> Problem to work on
Rewrite the lines below as a numbered list, leaving out any blank lines.
===== Raw data
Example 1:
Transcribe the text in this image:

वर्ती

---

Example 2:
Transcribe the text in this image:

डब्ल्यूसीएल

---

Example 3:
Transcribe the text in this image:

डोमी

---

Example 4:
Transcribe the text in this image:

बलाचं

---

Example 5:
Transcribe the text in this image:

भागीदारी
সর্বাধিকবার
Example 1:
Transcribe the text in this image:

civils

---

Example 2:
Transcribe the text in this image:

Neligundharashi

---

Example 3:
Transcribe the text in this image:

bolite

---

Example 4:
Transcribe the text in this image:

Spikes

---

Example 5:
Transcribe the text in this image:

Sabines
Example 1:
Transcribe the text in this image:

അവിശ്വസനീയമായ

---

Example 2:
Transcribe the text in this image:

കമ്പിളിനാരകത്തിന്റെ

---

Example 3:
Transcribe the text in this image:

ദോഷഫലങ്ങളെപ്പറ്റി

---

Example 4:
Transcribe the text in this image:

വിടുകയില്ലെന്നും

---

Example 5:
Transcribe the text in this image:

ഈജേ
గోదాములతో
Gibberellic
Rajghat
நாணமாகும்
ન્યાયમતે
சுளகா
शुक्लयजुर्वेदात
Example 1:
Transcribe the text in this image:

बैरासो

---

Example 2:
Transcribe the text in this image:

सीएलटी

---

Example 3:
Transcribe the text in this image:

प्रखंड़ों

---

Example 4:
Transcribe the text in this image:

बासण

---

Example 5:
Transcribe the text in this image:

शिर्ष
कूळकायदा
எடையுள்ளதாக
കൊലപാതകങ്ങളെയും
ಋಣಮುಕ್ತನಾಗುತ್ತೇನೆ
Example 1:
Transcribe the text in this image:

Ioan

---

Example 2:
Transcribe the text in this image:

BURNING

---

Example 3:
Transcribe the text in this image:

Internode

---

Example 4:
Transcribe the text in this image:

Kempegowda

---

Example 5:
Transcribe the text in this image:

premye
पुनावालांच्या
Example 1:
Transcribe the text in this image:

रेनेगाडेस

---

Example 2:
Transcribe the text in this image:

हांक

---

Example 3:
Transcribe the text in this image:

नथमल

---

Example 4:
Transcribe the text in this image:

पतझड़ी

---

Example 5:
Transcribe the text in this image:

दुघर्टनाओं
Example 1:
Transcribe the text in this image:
==========
> Correct response
1. Example 1:
2. Transcribe the text in this image:
3. वर्ती
4. ---
5. Example 2:
6. Transcribe the text in this image:
7. डब्ल्यूसीएल
8. ---
9. Example 3:
10. Transcribe the text in this image:
11. डोमी
12. ---
13. Example 4:
14. Transcribe the text in this image:
15. बलाचं
16. ---
17. Example 5:
18. Transcribe the text in this image:
19. भागीदारी
20. সর্বাধিকবার
21. Example 1:
22. Transcribe the text in this image:
23. civils
24. ---
25. Example 2:
26. Transcribe the text in this image:
27. Neligundharashi
28. ---
29. Example 3:
30. Transcribe the text in this image:
31. bolite
32. ---
33. Example 4:
34. Transcribe the text in this image:
35. Spikes
36. ---
37. Example 5:
38. Transcribe the text in this image:
39. Sabines
40. Example 1:
41. Transcribe the text in this image:
42. അവിശ്വസനീയമായ
43. ---
44. Example 2:
45. Transcribe the text in this image:
46. കമ്പിളിനാരകത്തിന്റെ
47. ---
48. Example 3:
49. Transcribe the text in this image:
50. ദോഷഫലങ്ങളെപ്പറ്റി
51. ---
52. Example 4:
53. Transcribe the text in this image:
54. വിടുകയില്ലെന്നും
55. ---
56. Example 5:
57. Transcribe the text in this image:
58. ഈജേ
59. గోదాములతో
60. Gibberellic
61. Rajghat
62. நாணமாகும்
63. ન્યાયમતે
64. சுளகா
65. शुक्लयजुर्वेदात
66. Example 1:
67. Transcribe the text in this image:
68. बैरासो
69. ---
70. Example 2:
71. Transcribe the text in this image:
72. सीएलटी
73. ---
74. Example 3:
75. Transcribe the text in this image:
76. प्रखंड़ों
77. ---
78. Example 4:
79. Transcribe the text in this image:
80. बासण
81. ---
82. Example 5:
83. Transcribe the text in this image:
84. शिर्ष
85. कूळकायदा
86. எடையுள்ளதாக
87. കൊലപാതകങ്ങളെയും
88. ಋಣಮುಕ್ತನಾಗುತ್ತೇನೆ
89. Example 1:
90. Transcribe the text in this image:
91. Ioan
92. ---
93. Example 2:
94. Transcribe the text in this image:
95. BURNING
96. ---
97. Example 3:
98. Transcribe the text in this image:
99. Internode
100. ---
101. Example 4:
102. Transcribe the text in this image:
103. Kempegowda
104. ---
105. Example 5:
106. Transcribe the text in this image:
107. premye
108. पुनावालांच्या
109. Example 1:
110. Transcribe the text in this image:
111. रेनेगाडेस
112. ---
113. Example 2:
114. Transcribe the text in this image:
115. हांक
116. ---
117. Example 3:
118. Transcribe the text in this image:
119. नथमल
120. ---
121. Example 4:
122. Transcribe the text in this image:
123. पतझड़ी
124. ---
125. Example 5:
126. Transcribe the text in this image:
127. दुघर्टनाओं
128. Example 1:
129. Transcribe the text in this image:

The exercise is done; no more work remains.